## What to work on:
In the records that follow, find the line with "08:01.442 | 28.044 |"; from there, retype every line exactly through the line with "07:40.003 | 01:14.270 |", which also belongs to the answer.

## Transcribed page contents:
*****
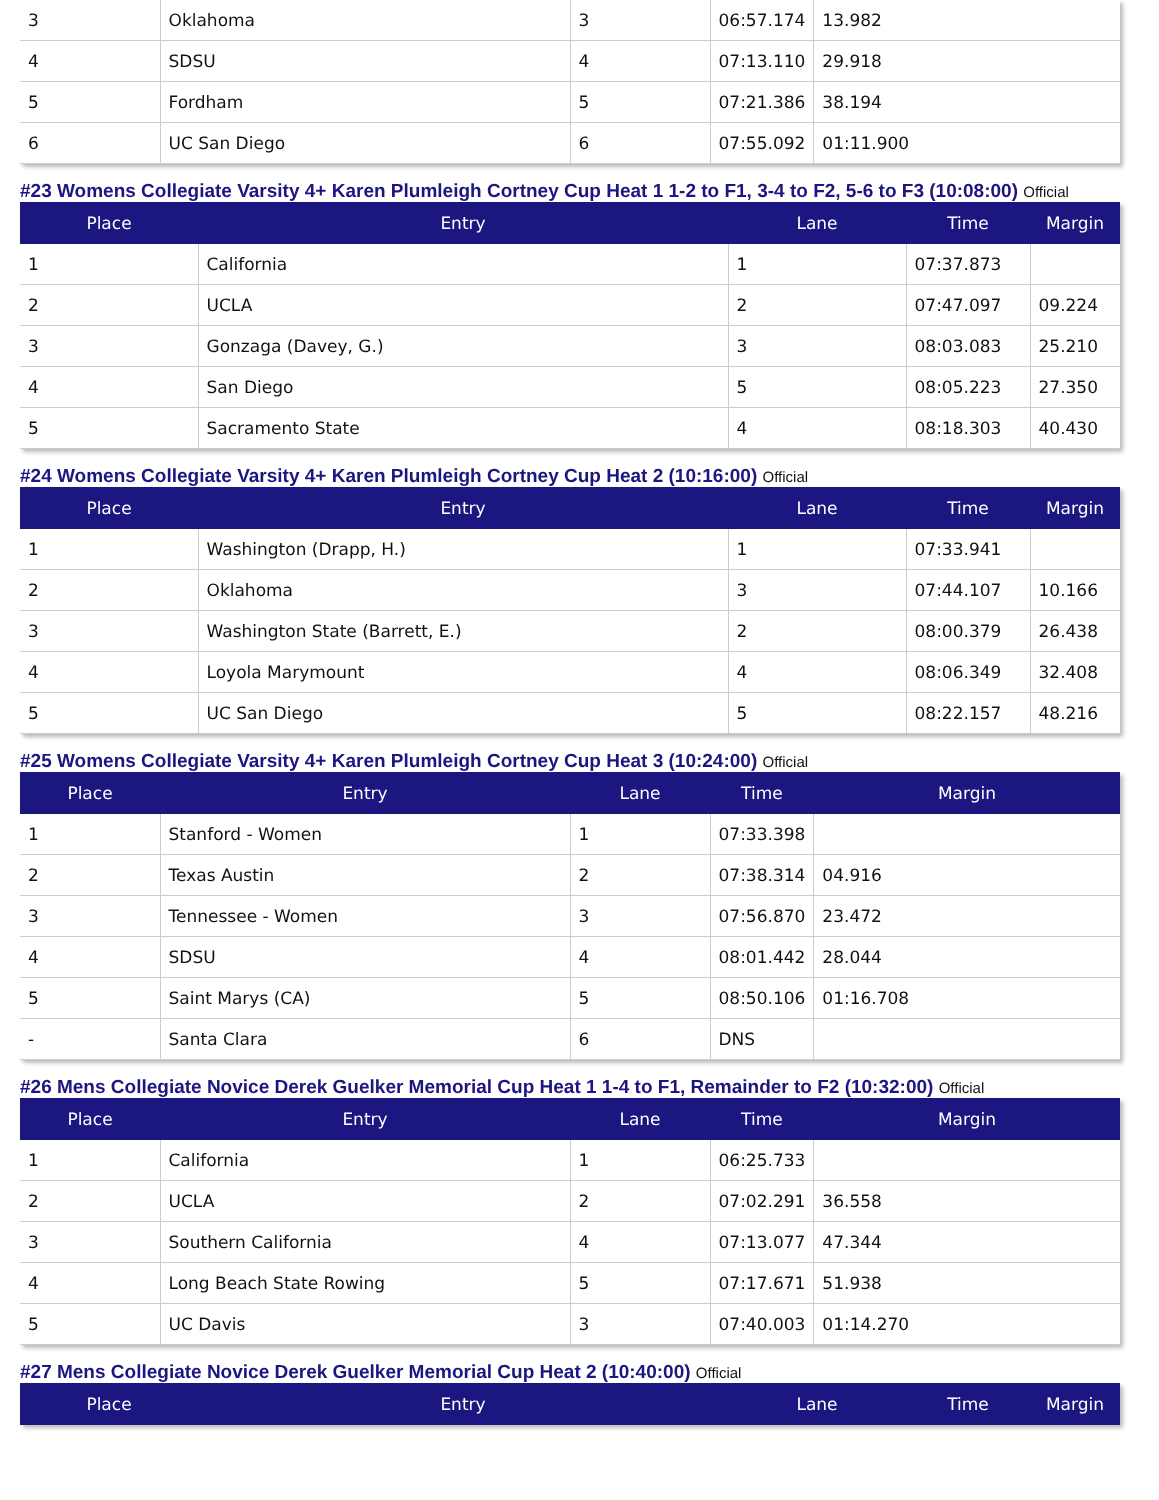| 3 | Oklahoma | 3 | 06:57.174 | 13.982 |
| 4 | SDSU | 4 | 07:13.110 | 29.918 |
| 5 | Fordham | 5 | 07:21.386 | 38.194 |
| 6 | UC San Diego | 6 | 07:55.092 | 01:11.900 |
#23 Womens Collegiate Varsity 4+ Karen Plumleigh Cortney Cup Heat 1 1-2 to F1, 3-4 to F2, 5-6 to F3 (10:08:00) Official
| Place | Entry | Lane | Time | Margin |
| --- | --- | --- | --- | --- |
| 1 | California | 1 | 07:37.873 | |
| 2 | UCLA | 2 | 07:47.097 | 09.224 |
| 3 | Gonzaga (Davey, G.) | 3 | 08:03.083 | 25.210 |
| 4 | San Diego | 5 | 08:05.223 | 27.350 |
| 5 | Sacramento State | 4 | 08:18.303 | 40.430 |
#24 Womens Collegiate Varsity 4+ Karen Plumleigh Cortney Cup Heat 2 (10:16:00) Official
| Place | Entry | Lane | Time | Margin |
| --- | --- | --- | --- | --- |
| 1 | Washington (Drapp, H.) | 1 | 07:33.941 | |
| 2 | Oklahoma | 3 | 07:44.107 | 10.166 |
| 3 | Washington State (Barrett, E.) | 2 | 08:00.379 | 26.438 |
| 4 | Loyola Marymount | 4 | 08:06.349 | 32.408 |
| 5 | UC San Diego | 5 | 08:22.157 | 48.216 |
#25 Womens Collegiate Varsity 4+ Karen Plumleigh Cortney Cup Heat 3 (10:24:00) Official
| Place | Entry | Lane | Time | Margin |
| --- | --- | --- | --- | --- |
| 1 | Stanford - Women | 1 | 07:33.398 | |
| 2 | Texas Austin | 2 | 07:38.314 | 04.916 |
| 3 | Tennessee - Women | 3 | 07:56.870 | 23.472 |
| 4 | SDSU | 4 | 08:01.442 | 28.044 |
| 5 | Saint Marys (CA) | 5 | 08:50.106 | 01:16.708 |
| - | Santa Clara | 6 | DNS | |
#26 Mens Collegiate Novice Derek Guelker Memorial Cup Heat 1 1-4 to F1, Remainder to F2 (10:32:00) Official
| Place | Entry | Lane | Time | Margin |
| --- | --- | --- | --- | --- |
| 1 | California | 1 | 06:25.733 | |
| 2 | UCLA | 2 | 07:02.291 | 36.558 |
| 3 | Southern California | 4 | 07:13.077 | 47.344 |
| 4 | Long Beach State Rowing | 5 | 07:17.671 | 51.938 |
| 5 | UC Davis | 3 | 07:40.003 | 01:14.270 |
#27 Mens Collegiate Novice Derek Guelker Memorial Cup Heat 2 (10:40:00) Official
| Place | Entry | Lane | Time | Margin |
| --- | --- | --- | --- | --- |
*****
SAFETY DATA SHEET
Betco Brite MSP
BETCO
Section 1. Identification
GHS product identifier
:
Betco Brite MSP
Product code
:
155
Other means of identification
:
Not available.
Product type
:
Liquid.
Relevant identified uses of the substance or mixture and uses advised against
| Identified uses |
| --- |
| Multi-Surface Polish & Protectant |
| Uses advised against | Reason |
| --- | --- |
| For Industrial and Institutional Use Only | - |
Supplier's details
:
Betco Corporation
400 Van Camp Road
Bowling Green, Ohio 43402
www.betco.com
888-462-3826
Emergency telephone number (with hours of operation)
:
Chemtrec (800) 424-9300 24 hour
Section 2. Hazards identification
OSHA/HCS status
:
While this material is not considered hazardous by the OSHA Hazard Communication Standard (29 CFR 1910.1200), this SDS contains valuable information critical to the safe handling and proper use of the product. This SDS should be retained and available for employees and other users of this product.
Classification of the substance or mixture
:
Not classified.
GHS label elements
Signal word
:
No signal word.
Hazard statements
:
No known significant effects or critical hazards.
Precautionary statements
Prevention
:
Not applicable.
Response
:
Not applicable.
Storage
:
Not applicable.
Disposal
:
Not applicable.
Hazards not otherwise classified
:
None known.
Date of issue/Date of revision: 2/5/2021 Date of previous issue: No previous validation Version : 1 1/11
*****
## Problem solution:
| 4 | SDSU | 4 | 08:01.442 | 28.044 |
| 5 | Saint Marys (CA) | 5 | 08:50.106 | 01:16.708 |
| - | Santa Clara | 6 | DNS | |
#26 Mens Collegiate Novice Derek Guelker Memorial Cup Heat 1 1-4 to F1, Remainder to F2 (10:32:00) Official
| Place | Entry | Lane | Time | Margin |
| --- | --- | --- | --- | --- |
| 1 | California | 1 | 06:25.733 | |
| 2 | UCLA | 2 | 07:02.291 | 36.558 |
| 3 | Southern California | 4 | 07:13.077 | 47.344 |
| 4 | Long Beach State Rowing | 5 | 07:17.671 | 51.938 |
| 5 | UC Davis | 3 | 07:40.003 | 01:14.270 |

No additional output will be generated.